Plagiarism is always wrong, but it is not necessarily deliberate.
By definition, plagiarism is using or closely imitating the language of another without authorization, and representing the work as one’s own by not crediting the author.
It is a very serious ethics breach in journalism, and in other forms of literature.
But not just in journalism and literature. Before Joe Biden was president, he appropriated the background of British politician Neil Kinnock as his own during his 1988 Presidential campaign. A year earlier, he confessed to plagiarizing while in law school, but said it was not “malevolent.”
Other famous plagiarizers range from Dr. Martin Luther King to Jane Goodall to Johnny Cash.
And many, many more.
Including former Harvard President Claudine Gay, who clearly stole work from others and presented it as her own. That is theft, pure and simple.
That seems very deliberate.
To me, less clear was the case against columnist and TV pundit Fareed Zakaria, and Pulitzer Prize-winning Doris Kearns Goodwin. In the latter case, she borrowed passages from someone else’s work without credit in her book, “The Fitzgeralds and the Kennedys.” About the same time, another historian, Stephen E. Ambrose confessed he failed to acknowledge the work of others in his book, “The Wild Blue.”
How can that happen?
Well, it could be the work of research assistants taking short cuts, or laziness or ego on the part of the author, who is responsible for the work of assistants.
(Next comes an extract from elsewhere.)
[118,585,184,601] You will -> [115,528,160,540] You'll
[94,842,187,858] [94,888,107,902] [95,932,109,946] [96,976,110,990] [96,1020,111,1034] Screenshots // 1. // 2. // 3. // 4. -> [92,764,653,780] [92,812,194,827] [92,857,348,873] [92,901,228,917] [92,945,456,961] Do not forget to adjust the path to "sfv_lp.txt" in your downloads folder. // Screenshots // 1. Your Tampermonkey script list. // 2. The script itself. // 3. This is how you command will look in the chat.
If deliberate, it is shameful because it is so easy to avoid. A thorough rewrite of someone else’s work will usually keep you out of trouble. As an example, I condensed the work of others in summarizing the examples of plagiarism, but I did not plagiarize.
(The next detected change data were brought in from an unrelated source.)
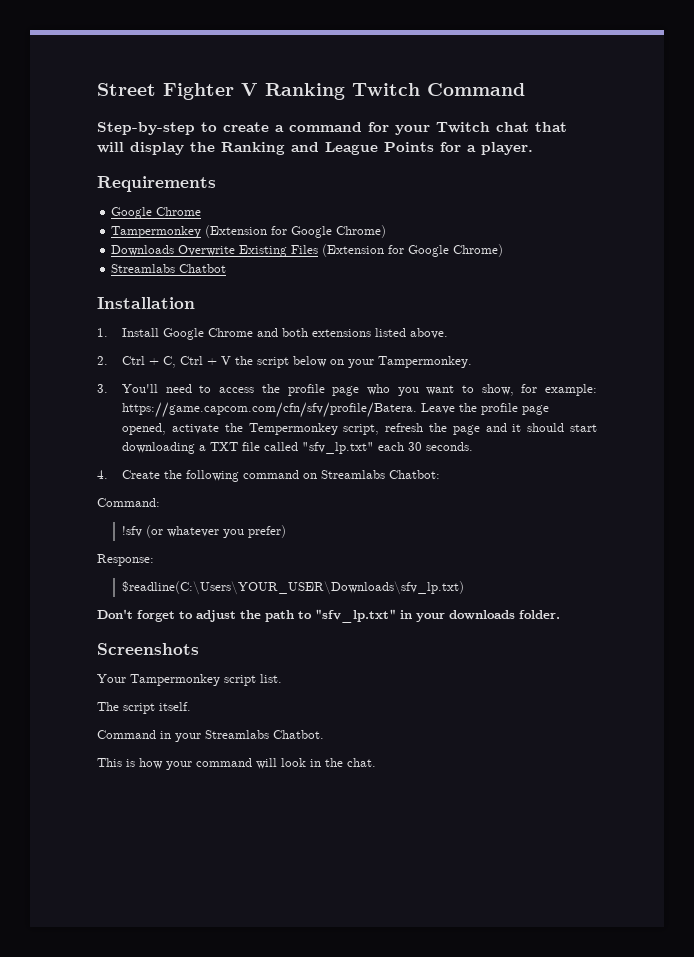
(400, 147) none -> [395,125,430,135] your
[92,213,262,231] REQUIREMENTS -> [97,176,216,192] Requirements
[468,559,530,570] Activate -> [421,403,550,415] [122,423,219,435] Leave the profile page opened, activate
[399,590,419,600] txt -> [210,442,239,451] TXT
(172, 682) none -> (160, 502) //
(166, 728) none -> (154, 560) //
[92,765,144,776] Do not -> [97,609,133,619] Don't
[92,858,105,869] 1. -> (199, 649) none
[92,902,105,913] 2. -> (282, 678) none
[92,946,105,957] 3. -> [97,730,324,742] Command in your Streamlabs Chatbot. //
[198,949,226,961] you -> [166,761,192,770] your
With Zakaria, generally speaking, he often did credit another writer, but not often enough. When using someone else’s work, you should credit in each paragraph.
Yes, it may “slow” the narrative, as some alibi, but it keeps you out of trouble.
Back in the ‘80s, when I was a TV critic, a colleague — a gifted writer — at a New Orleans newspaper, in writing a review of a show, lifted 500 words of running text from a novel. That’s about 14 inches of text. Too bad for him, one of his readers knew the novel, called the paper and reported him.
His boss suspended him for a week, without pay, as I recall, and gave him a stern warning.
Nope, he did it again. He should have been fired, but the paper turned him into a police reporter. Why? Punishment? I don’t know. The most puzzling thing, as I said, is that he was a gifted writer. His work stood on its own two legs, but he felt the need for special sauce, I guess.
Right here in Philadelphia, the Daily News’ Larry Fields, who owned the city’s most popular column before I inherited it, got caught with his hand in the cookie jar.
This was decades before the internet. Fields subscribed to Variety, the show-biz paper, plus some out-of-town newspapers, including the San Francisco Chronicle, which employed the legendary Herb Caen.
In newspapers, it is customary for gossip columnists and other writers to rewrite each other. It is also customary to give credit, but that custom is not always observed. Nowadays, there are computer programs that search the internet for identical language in another document. It is easy to catch cheats, if you try. Harvard did not try, for whatever reason.
On one occasion, Field wrote an item — I am doing this from memory — about how trash collectors awakened people in his Society Hill neighborhood about 4 in the morning, leading to calls to police, who arrived to calm neighbors..
A nice little slice of life in the big city.
Too bad for Fields, a Philadelphian returning from a trip to San Francisco read the exact same item written by Herb Caen and published in the Chronicle a few days earlier. Except the neighborhood was in San Francisco.
The reader called the editor if the Daily News, who cut Fields a new butthole.
But did not fire him, because, really, Fields had too many readers. Right or wrong that’s sometimes how things work in real life. When Fields died and I was given the column, I was “advised’ to stick to facts.
It was a warning I did not need, and the first thing I did was declare the column would be local, and only local. Subscriptions to out-of-town newspapers were canceled.
I do not mean to set myself up as a paragon of journalistic virtue. Believe it or not, the cheats in journalism are the exception to the rule.